Walsch: Tomorrow's Kids Hitting a Little Too Close To Home

Walsch: Tomorrow’s Kids Hitting a Little Too Close To Home

Chapter 21 of Tomorrow's GodTomorrow's God by Neale Donald Walsch deals with kids and education – looking at what we are doing to raise our kids now and what it will be like Tomorrow.

Have you ever squirmed because what you were reading was hitting a little closer to home than you would like? Well, I was totally squirming during this description of today's kids:

 

"Children are being left to their own devices, relegated to their own little worlds, more and more and more of the time as both parents work and involve themselves in other things. Children spend hours in front of screens – TV screens, computer screens, video-game screens, movie screens" (298).

 

Sigh. While I was reading this my kids were in the other room enjoying the beginning of their Spring Break – playing video games and watching the computer. Walsch mentions how they can easily spend a whole weekend doing nothing but staring at a screen. The squirming got worse as I thought about the days, and days, and days that my kids have spent doing just that – especially the boys with the video games.

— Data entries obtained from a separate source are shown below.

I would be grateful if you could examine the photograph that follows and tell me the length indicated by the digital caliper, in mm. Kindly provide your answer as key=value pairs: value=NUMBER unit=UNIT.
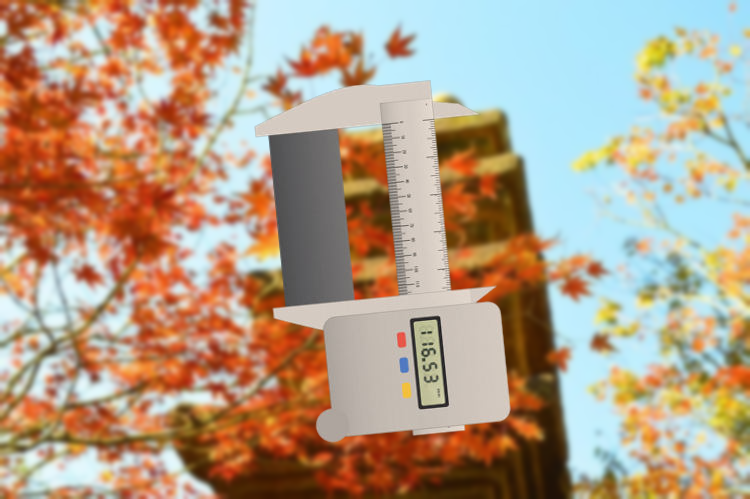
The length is value=116.53 unit=mm
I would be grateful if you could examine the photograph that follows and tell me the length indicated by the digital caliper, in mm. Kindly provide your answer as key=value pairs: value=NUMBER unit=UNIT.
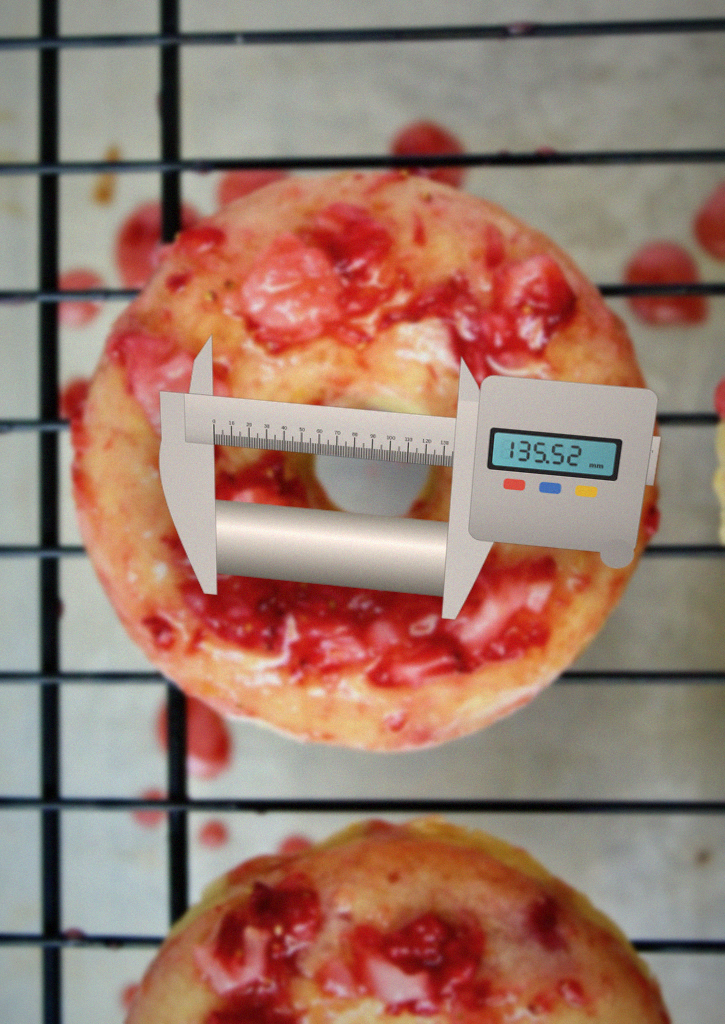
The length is value=135.52 unit=mm
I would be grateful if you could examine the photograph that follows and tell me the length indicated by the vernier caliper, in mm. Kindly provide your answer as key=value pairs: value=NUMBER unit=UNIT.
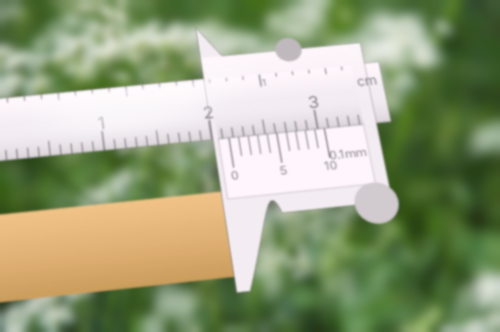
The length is value=21.6 unit=mm
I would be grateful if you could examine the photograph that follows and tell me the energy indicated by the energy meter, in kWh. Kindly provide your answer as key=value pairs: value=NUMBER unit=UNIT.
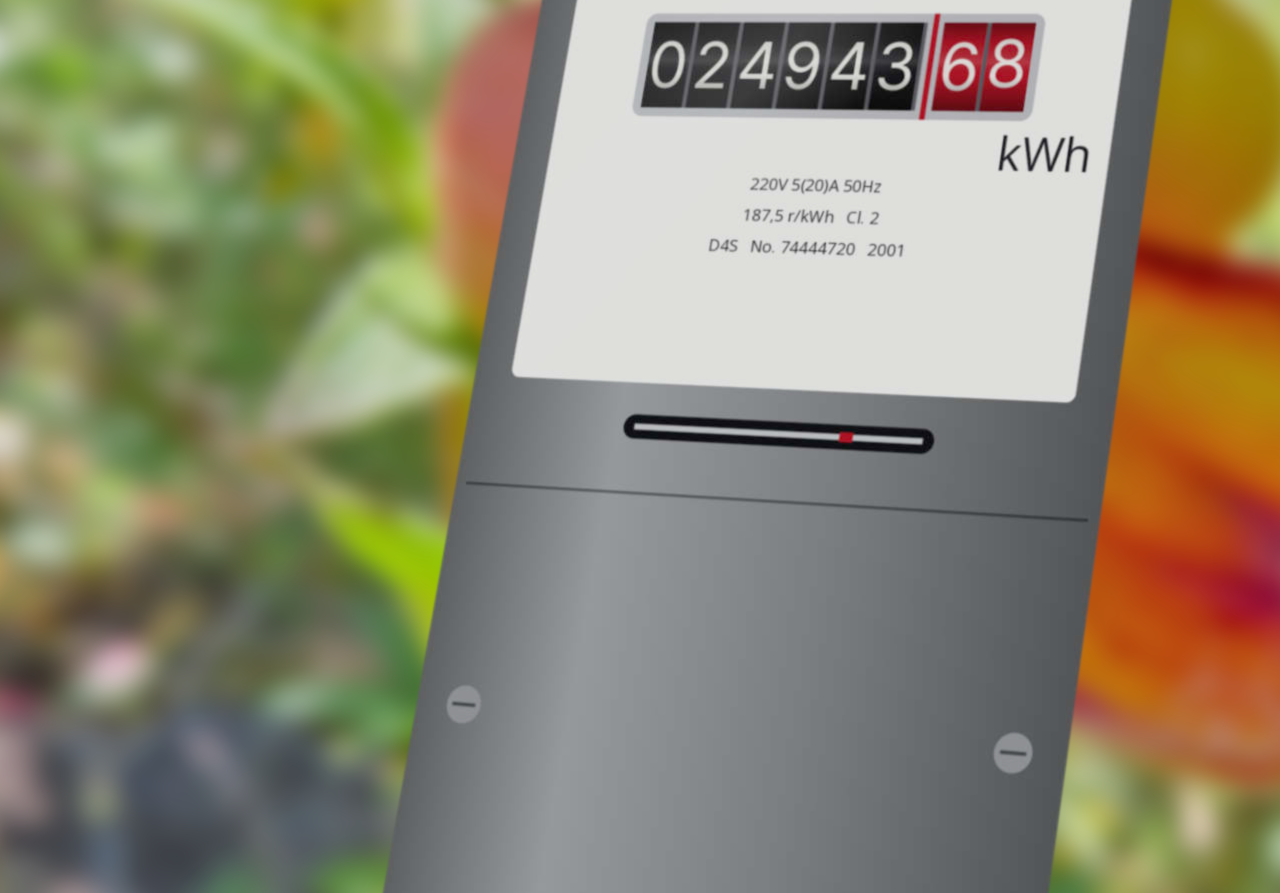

We bought the Wii because it promised lots of movement and action but we quickly figured out that you can work most of the games sitting on the couch, and then the oldest figured out how to convert it to a Playstation and now they don't have to move at all. Sigh.

Then there was this statement, "send a kid outside today, and he doesn't know what to do with himself" (299). Too true – I've actually had this yelled at me when I threatened to toss them outside, especially with the youngest.

According to God, Tomorrow we will teach children that Love is really all there is, that fear and guilt are the only enemies of humans and that God is "never, ever, going to punish them" (300). Though there will be consequences to their actions, they will know that it is not God hating them, or punishing them because they are not good enough. Children will be taught concepts and ideas such as fairness, tolerance, equality, and honesty and invited to create a new future without fear of coercion or punishment (302, 306). Adults will learn new ways to interact with their kids and Walsch recommends How To Talk So Kids Can LearnHow To Talk So Kids Can Learn by Faber and Mazlish as an excellent resource.

I think I definitely need to get that book, and until it arrives, the kids are screen-free and hoofed outside between 11 a.m. and 4 p.m. It's not perfect but it is a start. And they seem to be enjoying their screen-free time: they talk, they imagine, they create a new experience. Cool.